Reading text.
————

William Thomas Medley (born September 19, 1940) is an American singer and songwriter, best known as one half of The Righteous Brothers.  He is noted for his bass-baritone voice, exemplified in songs such as "You've Lost That Lovin' Feelin'".  Medley produced a number of the duo's songs, including "Unchained Melody" and "(You're My) Soul and Inspiration".

Medley is a successful solo artist, and his million-selling #1 duet with Jennifer Warnes "(I've Had) The Time of My Life" won a number of awards.

Early life
Medley was born September 19, 1940 in Santa Ana, California to Arnol and Irma Medley. He attended Santa Ana High School, graduating in 1958. Raised a Presbyterian, he sang in the church choir, and his parents had a swing band. He became interested in R&B music through listening to black-oriented radio stations. An early influence he has cited is Little Richard, who he first heard when he was fifteen or sixteen years old, and later Ray Charles, Bobby "Blue" Bland, and B.B. King.

Medley first formed a singing duo called The Romancers with his friend Don Fiduccia, who also played the guitar. He began to write songs and record multi-track recordings in his living room. At 19, he had two songs, "Womaling" and "Chimes of My Heart," recorded by vocal group The Diamonds. Medley and Fiduccia then formed a group called The Paramours in 1960, with Sal Fasulo and Nick Tuturro, later joined by Mike Rider and Barry Rillera. The band had its first paying gig at Little Italy restaurant in Anaheim, California. The Paramours were signed to Mercury Records' subsidiary label Smash Records, releasing such songs as "That's the Way We Love" and "Miss Social Climber" in 1961.

————

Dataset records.
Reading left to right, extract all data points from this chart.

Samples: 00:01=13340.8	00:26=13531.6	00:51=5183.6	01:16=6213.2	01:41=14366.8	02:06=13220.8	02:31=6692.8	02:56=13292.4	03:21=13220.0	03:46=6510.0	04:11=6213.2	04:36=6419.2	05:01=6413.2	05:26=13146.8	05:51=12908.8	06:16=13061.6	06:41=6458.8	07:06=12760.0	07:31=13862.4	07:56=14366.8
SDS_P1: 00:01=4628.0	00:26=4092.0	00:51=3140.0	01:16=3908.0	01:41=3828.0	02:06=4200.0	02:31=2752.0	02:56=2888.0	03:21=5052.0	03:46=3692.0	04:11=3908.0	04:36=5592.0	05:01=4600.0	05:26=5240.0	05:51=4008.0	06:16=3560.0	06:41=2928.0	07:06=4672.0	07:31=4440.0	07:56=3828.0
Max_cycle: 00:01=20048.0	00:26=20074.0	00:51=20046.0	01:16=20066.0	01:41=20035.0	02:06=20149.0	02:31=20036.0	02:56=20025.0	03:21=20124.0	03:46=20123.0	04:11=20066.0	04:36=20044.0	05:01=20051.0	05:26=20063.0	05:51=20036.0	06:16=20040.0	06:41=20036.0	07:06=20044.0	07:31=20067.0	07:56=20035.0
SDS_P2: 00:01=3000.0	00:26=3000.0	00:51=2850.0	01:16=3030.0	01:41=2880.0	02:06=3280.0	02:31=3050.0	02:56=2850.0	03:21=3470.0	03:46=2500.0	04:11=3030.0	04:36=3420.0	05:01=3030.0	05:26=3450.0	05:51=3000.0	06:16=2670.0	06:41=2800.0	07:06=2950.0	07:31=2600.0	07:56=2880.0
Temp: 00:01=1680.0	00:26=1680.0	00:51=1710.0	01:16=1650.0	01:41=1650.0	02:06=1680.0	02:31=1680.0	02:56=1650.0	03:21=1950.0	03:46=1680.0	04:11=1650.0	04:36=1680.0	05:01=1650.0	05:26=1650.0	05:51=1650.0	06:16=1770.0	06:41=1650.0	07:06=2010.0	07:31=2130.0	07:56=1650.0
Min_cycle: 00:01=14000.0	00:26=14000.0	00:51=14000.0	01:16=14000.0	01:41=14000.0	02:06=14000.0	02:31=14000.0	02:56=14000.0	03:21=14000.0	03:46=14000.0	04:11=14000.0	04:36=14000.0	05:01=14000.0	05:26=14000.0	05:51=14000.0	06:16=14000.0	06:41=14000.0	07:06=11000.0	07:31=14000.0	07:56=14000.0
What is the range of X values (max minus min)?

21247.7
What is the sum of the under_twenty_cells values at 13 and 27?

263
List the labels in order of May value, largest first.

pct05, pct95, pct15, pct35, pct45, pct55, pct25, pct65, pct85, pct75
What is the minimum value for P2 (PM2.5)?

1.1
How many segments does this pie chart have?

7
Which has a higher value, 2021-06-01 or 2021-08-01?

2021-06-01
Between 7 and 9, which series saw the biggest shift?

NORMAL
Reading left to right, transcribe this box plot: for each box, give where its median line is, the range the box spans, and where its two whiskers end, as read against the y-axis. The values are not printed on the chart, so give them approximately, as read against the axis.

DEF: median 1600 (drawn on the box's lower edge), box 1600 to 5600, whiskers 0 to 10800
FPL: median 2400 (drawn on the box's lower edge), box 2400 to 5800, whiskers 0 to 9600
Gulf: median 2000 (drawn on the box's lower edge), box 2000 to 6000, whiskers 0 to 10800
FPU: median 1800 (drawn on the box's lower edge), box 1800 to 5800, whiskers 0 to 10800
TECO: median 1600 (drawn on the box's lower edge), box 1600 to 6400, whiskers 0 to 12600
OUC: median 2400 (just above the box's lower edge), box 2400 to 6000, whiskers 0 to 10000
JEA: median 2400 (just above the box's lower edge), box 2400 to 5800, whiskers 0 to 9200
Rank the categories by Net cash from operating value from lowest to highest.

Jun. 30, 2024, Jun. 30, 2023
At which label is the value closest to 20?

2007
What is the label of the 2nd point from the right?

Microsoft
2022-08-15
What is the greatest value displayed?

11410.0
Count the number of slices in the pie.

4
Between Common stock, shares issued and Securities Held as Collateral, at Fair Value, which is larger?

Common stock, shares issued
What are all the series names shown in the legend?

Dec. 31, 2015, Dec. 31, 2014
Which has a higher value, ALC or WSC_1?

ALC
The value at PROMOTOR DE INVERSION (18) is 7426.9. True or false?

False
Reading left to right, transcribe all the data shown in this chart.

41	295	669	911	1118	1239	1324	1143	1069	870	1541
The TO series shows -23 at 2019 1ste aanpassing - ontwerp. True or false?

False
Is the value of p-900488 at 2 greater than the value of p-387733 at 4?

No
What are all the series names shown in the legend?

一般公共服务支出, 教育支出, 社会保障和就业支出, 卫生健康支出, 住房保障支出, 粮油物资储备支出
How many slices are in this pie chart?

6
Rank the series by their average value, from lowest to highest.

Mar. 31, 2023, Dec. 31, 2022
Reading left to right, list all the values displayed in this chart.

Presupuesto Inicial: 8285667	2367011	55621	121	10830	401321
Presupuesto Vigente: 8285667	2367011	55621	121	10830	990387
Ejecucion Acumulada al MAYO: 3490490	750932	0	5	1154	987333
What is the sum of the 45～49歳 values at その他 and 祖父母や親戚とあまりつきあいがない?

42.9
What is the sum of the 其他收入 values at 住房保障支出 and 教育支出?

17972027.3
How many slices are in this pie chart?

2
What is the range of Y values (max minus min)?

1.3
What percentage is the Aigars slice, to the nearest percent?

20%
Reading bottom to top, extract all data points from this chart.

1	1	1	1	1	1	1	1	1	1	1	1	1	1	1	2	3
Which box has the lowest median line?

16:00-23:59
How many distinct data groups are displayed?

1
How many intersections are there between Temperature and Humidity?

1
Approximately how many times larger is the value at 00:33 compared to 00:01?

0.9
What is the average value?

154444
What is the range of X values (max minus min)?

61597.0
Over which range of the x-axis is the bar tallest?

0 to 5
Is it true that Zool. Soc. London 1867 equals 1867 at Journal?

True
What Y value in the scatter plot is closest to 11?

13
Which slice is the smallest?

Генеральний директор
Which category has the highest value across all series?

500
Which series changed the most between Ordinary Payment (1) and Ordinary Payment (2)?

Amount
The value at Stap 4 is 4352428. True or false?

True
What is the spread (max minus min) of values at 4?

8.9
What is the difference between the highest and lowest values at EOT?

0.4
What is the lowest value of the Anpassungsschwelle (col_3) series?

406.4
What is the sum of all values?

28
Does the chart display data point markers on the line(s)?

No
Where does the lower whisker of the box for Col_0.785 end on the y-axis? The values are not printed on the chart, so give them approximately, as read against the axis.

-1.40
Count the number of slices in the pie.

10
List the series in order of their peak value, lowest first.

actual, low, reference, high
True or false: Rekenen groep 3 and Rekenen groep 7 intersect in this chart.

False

————

Continue the Bill Medley biography, starting after its last sentence. Please disregard the records; they have no role here.

The Righteous Brothers

Medley first met his singing partner Bobby Hatfield through Barry Rillera who was in both Hatfield's and Medley's band (The Variations and the aforementioned Paramours, respectively) and asked them to see each other's shows. In 1962 they formed a new group, but kept the name The Paramours, which included saxophonist John Wimber, who went on to found The Vineyard Church movement. They performed at The Black Derby nightclub in Santa Ana, and released the single "There She Goes (She's Walking Away)" in December 1962 through independent record label Moonglow. However, the band did not have much success and soon broke up, leaving Hatfield and Medley to perform as a duo in 1963. 

Medley and Hatfield adopted the name The Righteous Brothers, and their first single was the Medley-penned "Little Latin Lupe Lu," released through Moonglow Records. Medley also recorded as a solo artist with Moonglow, releasing the single "Gotta Tell You How I Feel," which did not chart.

In 1964, The Righteous Brothers appeared in a show with other groups at The Cow Palace in San Francisco, where Phil Spector was conducting the band for the entire show. Spector was impressed by the duo, and arranged to have them record for his label Philles Records. 

In 1965 they had their first No. 1 hit, You've Lost That Lovin' Feelin', produced by Spector. According to music-publishing watchdog Broadcast Music, Inc., "You've Lost That Lovin' Feelin'" is the most-played song in the history of American radio.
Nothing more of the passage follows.